We know from the gospel only a few women remained to bury their friend. The implication was that they were not even worth arresting. They represented the powerless and homeless.  It was not long before the church recovered and put men back in charge, but it was women who were there at the cross, at the tomb, present at the foundation, and who lived to tell the story as apostles to the apostles, and passed it on. 
  
It is still the powerless that Jesus is closest to – the converted enemy, the turncoat imperial soldier who proclaims Jesus’ innocence. And it is the he who constantly proclaims our faith across the centuries, over the Golgothas of world history saying: ‘Truly’ all of us aliens, women, marginalised and turncoats come to declare, ‘Truly, this was God’s son.’
  
Each of us must join Jesus and go ‘up to Jerusalem.’  Like Jesus, our personal Jerusalem may be a place where we seem to be losers: where our faith values are disregarded or trashed; where we face daily encounters with forces that oppose our best efforts; where political structures defeat the disenfranchised; where the world of high tech and privileged education broaden the gap between the haves and the have-nots.
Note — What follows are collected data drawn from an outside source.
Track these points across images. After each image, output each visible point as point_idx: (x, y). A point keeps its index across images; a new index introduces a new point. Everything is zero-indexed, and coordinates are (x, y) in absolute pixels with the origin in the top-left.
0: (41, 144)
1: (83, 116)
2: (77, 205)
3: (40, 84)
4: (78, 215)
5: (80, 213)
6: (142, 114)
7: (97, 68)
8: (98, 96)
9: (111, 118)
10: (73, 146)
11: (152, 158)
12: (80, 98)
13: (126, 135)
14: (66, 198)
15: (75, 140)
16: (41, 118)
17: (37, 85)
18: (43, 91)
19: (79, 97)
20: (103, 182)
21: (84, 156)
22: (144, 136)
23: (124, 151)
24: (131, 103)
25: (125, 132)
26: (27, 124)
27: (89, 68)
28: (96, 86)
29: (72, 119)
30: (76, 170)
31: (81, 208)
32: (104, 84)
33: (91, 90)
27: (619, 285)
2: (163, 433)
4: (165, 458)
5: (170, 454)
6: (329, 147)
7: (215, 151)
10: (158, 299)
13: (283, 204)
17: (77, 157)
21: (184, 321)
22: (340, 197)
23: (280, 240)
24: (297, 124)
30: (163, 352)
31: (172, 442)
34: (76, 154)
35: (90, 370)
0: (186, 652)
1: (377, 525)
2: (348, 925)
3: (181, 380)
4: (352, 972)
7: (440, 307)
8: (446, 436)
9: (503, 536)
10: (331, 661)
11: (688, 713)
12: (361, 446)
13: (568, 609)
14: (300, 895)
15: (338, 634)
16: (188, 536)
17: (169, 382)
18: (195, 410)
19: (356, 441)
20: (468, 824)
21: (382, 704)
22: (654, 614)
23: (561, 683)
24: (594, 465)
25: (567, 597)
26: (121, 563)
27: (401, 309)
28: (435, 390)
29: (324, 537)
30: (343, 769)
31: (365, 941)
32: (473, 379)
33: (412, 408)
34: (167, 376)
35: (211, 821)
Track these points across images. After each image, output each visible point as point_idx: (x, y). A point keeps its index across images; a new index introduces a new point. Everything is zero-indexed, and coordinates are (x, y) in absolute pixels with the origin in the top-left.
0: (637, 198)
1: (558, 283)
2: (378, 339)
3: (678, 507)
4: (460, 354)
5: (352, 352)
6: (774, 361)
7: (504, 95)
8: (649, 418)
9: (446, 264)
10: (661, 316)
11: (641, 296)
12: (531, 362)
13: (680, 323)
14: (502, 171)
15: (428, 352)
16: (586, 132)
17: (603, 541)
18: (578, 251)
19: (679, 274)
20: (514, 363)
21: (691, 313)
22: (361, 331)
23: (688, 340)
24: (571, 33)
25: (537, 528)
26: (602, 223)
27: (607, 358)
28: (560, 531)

We are called to be present to our own experience of Jerusalem and there we are invited to take up the cross and risk what previously we have cherished and clung to.  But first, before we straighten our shoulders and prepare for the struggle we must let Jesus go ahead of us. We follow him into the city this week; watch how he surrenders to God's ways and identify with his loss.  But, through his death and resurrection we also experience new life.